I think SAEs are a useful tool but not a game-changer. They shouldn't be the field's major focus going forward, but are definitely worth having in the toolkit.
Would Paint with Ember count? https://x.com/goodfireai/status/1927415017504165978?s=46
Relevant update from the team the market creator works on: https://www.alignmentforum.org/posts/4uXCAJNuPKtKBsi28/
We had that recent paper that argued that sparse auto encoders are not particularly good when compared to steering vectors / representation engineering - still not sure what we are supposed to take from this though - I'm skeptical on the uselessness of sparse auto encoders - but maybe the reconstruction loss is just too high / not high enough fidelity - such that representation engineering is just strictly better - but don't we still want to consider SAE's for quantization?
https://arxiv.org/pdf/2502.16681
My gut is that the death of SAEs is overstated but the market seems not to have updated on the paper - so I've sold.
@CampbellHutcheson Even if SAEs manage to beat RepE (pretty skeptical about this already), they are never beating prompting + fine-tuning. See this:
"SAEs must have been compared to appropriate baselines in a fair fight (probing, steering vectors, prompting, finetuning, adversarial example generation (a la GCG) etc)"
https://openreview.net/forum?id=FVItLat5ii¬eId=sCBMB7O3qw
apparently SAEs aren't necessarily improving upon simple K-means
@Jono3h Wild, I hadn't seen that paper, it's from Sept 2023!
I don't really update from it though - it was done super early, before we knew much about training good SAEs, it's on CNNs, I don't understand or trust their metrics (and neither do the reviewers as far as I can tell), and they don't really discuss how they train the SAEs and it's a bit of a side thing in the paper, so I'm not at all confident they did it competently enough to learn much from the results.

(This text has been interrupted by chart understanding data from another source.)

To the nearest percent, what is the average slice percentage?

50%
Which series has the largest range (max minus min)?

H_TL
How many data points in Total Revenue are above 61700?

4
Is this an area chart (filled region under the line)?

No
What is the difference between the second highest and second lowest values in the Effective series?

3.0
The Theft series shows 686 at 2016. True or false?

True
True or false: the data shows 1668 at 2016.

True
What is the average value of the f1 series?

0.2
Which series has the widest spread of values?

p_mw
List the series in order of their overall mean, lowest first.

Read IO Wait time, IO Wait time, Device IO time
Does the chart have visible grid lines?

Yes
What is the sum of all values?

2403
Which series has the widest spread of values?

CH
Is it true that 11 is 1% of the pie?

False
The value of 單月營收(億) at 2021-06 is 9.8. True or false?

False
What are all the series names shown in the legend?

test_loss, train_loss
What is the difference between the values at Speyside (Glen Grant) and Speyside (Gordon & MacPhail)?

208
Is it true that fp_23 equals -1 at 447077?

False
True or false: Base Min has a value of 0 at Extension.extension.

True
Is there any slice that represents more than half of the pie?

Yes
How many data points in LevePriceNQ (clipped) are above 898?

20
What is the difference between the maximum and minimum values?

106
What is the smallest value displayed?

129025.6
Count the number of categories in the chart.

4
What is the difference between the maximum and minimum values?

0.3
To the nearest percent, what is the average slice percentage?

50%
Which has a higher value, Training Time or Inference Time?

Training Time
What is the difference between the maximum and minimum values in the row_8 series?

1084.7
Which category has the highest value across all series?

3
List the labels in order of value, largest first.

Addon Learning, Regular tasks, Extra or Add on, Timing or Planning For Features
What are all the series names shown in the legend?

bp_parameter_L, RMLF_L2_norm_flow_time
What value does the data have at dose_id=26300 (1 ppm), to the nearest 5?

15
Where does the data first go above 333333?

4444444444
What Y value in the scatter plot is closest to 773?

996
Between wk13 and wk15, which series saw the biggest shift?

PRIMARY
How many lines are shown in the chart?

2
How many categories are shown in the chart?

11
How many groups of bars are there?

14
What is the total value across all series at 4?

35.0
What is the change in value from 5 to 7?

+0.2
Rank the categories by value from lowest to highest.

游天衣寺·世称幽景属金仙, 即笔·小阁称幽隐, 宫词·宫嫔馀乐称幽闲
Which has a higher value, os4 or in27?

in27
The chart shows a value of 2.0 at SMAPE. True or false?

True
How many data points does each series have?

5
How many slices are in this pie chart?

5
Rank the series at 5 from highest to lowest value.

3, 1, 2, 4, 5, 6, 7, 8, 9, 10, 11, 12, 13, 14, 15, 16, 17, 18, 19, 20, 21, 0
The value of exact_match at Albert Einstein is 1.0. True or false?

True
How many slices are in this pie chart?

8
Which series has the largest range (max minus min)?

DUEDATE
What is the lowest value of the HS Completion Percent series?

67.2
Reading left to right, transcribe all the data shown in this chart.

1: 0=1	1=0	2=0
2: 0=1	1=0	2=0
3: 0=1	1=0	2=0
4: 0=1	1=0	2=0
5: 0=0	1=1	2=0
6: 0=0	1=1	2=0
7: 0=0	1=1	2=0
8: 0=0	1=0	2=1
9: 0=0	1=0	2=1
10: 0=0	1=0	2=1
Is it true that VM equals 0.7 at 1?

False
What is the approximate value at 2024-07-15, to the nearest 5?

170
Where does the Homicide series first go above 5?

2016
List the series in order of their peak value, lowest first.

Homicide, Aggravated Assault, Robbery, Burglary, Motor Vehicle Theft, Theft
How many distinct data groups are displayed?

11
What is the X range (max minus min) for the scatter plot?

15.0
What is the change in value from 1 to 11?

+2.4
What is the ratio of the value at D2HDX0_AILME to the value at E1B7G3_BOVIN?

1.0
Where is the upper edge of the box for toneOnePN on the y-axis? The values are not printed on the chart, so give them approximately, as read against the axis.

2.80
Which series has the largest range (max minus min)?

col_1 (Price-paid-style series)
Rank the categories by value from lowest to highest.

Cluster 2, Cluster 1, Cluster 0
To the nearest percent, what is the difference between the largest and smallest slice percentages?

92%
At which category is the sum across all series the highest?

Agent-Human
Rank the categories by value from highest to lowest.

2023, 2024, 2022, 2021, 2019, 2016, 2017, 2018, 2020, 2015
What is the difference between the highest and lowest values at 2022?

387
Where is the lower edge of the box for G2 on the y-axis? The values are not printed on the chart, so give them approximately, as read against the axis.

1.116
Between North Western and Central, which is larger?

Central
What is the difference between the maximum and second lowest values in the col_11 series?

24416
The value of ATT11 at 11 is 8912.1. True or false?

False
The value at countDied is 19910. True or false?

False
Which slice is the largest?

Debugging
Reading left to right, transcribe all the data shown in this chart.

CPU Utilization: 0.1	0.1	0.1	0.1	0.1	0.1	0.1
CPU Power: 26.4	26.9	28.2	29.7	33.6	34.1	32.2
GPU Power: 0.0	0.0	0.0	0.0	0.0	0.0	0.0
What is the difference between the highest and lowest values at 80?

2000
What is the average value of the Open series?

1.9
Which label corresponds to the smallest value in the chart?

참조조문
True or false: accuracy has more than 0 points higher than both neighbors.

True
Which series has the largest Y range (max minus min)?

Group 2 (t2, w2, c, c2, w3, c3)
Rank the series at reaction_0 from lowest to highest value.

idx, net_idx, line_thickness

@NeelNanda Ah I assumed that SAEs on such small models are easy enough to train that that wouldn't be a worry.
I did like the idea of quantifying the quality of the features by applying similarity metrics to the top N maxiximally exciting images (MEIs) for those features.
Intuitively I agree with the authors that you would expect the MEIs for good features to be similar to each other and LPIPS, which the authors use, seems like a well-tested and human-friendly image similarity metric.
I saw that Mekelov, Lange and you have a suggestion for principled evaluations that afaiu involves comparing manually-made dictionaries with SAEs. But I didn't grasp the methodology within 30min.